Xiangsi restait soudain muette, les paupières rougies. « Vous avez raison, Madame Song. Vous êtes vraiment aussi extraordinaire que vos poèmes, lumineuse et incomparable. Ces derniers jours dans la Capitale, tous ont tenté de vous diffamer, mais Xiangsi sait que vous n'êtes point une femme que le général Xiao, cet homme vulgaire, saurait comprendre. »

Song Yaoshi vit s'allumer ses yeux, saisissant enfin le moment crucial. « Il ne s'agit point de compréhension ou non. Le général Xiao et moi n'avons aucun lien prévu par le destin. »

Xiangsi serra les lèvres, fronçant les sourcils. « Le général n'est point digne de vous. »

« Les liens amoureux entre hommes et femmes relèvent du consentement mutuel. Point de dignité ni d'indignité en la matière. » Song Yaoshi la fixa à nouveau. « Mademoiselle Xiangsi, j'ai récemment composé un nouveau poème. Souhaitez-vous l'entendre ? »

Le visage de Xiangsi s'illumina de joie. « Volontiers. »

Xiu Yan, assis à leurs côtés, posa également un regard joyeux sur Song Yaoshi.

Chang Le désapprouva intérieurement l'attitude de Xiu Yan ; elle renifla, reporta un regard soupçonneux sur Song Yaoshi, et attendit de voir quel poème elle allait sortir.

Song Yaoshi déclara, d'une voix posée :

« Blanche comme neige sur la montagne, claire comme la lune dans les nuages. Ayant appris vos hésitations, je suis venue trancher définitivement.

Aujourd'hui, nous partageons une coupe ; demain, nous croisons nos routes au bord du fossé. Traversant la douve impériale, ses eaux serpentent vers l'est et vers l'ouest.

Triste, si triste, point besoin de pleurer lors des noces.
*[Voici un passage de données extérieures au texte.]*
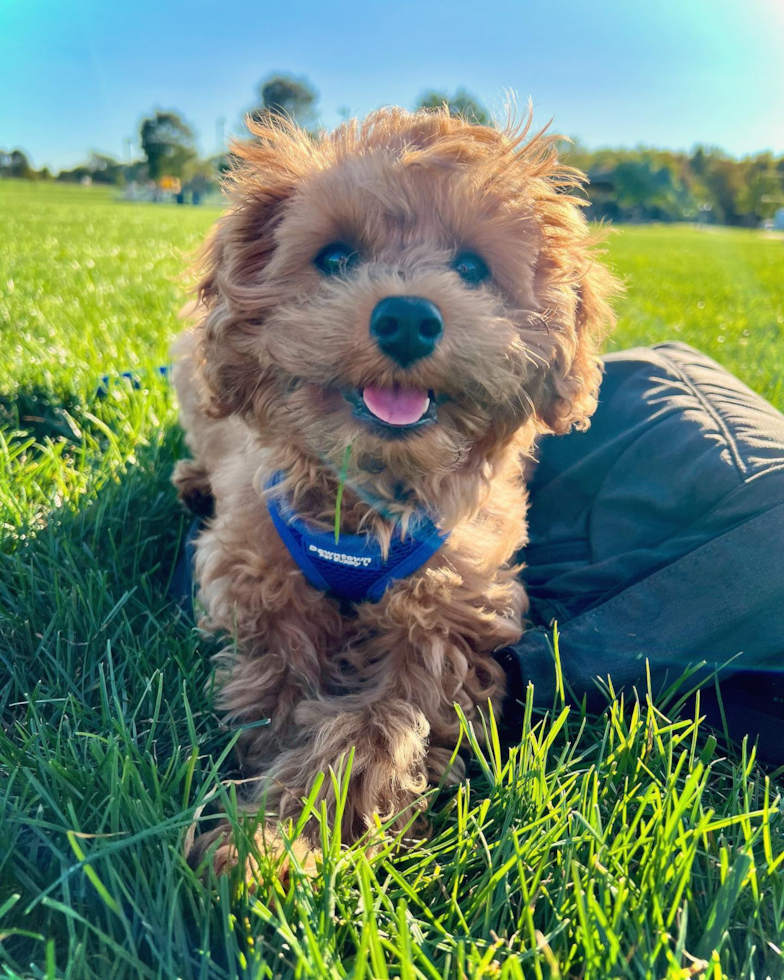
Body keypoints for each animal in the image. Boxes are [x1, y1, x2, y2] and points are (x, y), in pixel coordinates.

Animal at [173, 105, 620, 872]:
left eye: (472, 268)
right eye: (333, 258)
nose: (407, 317)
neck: (368, 497)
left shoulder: (450, 615)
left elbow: (381, 724)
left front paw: (281, 841)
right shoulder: (254, 574)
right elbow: (281, 679)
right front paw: (269, 823)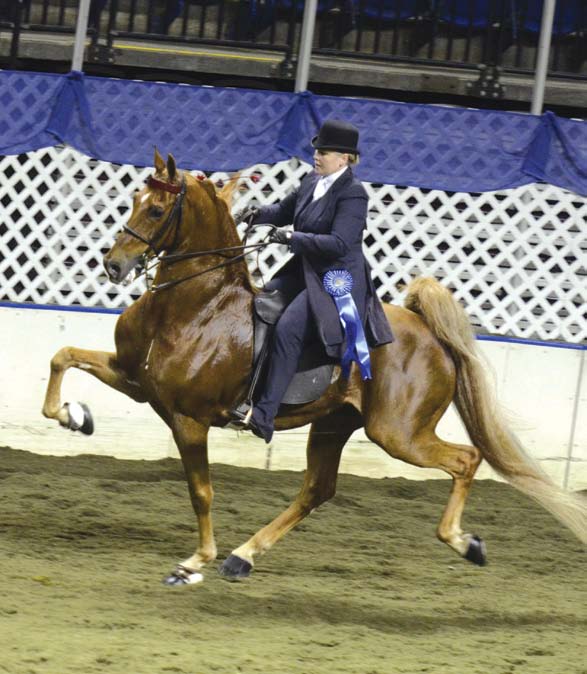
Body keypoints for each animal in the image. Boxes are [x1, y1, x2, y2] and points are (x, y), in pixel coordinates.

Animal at [42, 150, 587, 580]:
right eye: (134, 199)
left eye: (156, 209)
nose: (114, 265)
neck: (196, 304)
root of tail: (425, 328)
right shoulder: (135, 380)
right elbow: (62, 357)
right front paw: (75, 417)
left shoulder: (188, 420)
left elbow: (202, 491)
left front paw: (194, 562)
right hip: (334, 423)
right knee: (318, 490)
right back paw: (243, 556)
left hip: (398, 433)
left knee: (465, 460)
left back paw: (464, 542)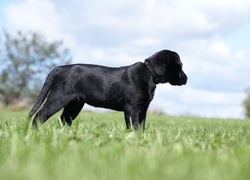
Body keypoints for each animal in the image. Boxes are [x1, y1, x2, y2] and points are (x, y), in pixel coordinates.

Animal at [28, 49, 188, 129]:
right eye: (179, 66)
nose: (186, 79)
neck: (150, 73)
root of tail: (59, 68)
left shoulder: (143, 108)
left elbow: (141, 125)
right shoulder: (132, 108)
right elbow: (135, 125)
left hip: (75, 104)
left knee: (64, 119)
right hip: (58, 98)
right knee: (40, 115)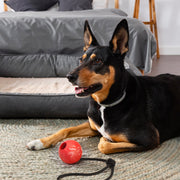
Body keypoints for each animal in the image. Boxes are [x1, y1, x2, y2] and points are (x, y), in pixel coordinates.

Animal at [27, 19, 180, 154]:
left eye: (98, 61)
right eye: (81, 59)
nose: (69, 77)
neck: (105, 104)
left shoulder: (150, 138)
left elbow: (103, 145)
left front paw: (106, 140)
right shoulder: (92, 126)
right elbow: (66, 129)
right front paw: (40, 142)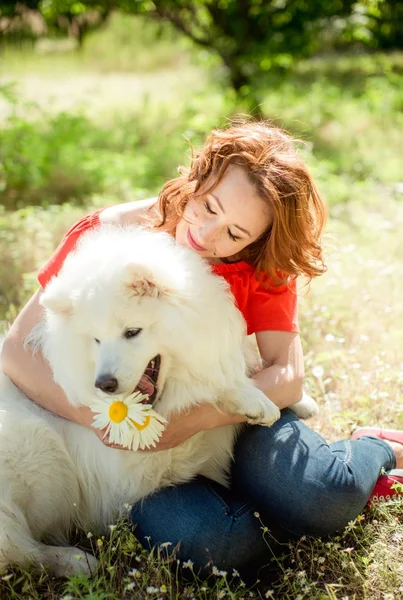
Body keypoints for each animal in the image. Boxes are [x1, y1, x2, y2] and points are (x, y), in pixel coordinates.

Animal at [0, 224, 316, 576]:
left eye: (132, 332)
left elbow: (244, 366)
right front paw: (250, 400)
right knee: (20, 549)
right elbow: (211, 389)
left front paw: (298, 400)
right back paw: (75, 561)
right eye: (96, 339)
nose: (104, 384)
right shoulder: (137, 466)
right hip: (38, 449)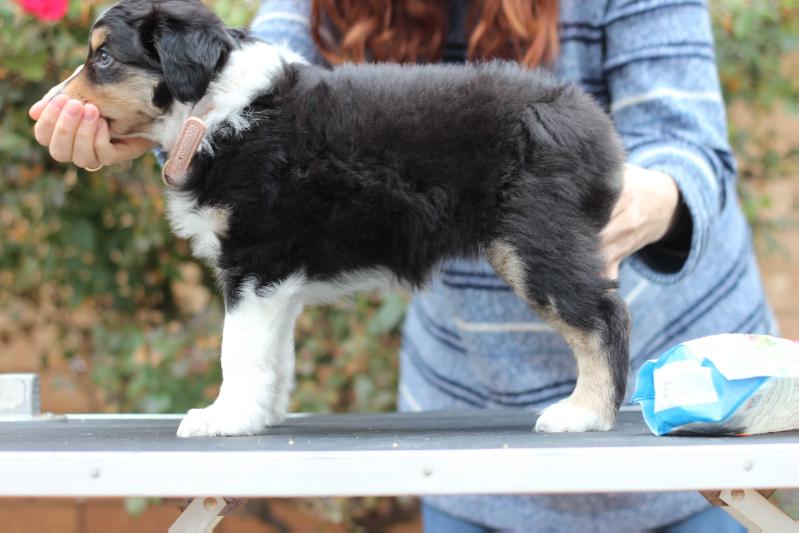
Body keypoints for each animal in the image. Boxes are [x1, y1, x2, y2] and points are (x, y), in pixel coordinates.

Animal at [53, 0, 636, 436]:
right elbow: (275, 353)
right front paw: (262, 414)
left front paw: (223, 417)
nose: (51, 102)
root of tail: (590, 120)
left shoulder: (254, 261)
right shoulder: (277, 282)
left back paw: (584, 412)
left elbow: (236, 349)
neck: (210, 111)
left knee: (602, 318)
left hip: (535, 241)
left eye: (103, 58)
Je ne souhaite qu'un seul cœur fidèle, vieillir ensemble sans jamais nous quitter.

Combien les perches de bambou sont élancées, combien les queues de poisson sont longues ! Les hommes chérissent leur intégrité et leur souffle vital ; que leur faut-il encore d'argent et d'épées ! »

Dès les derniers mots résonner, les trois personnes présentes restèrent clouées sur place.

Après un long silence, une larme glissa le long de la joue de Xiangsi. « Ayant appris vos hésitations, je suis venue trancher définitivement… Madame Song, vous êtes réellement une artiste de grand talent ! »

Même si Chang Le n'y comprenait rien en matière de vers classiques, à l'audition des mots « Je ne souhaite qu'un seul cœur fidèle, vieillir ensemble sans jamais nous quitter », elle sentit son propre cœur palpiter.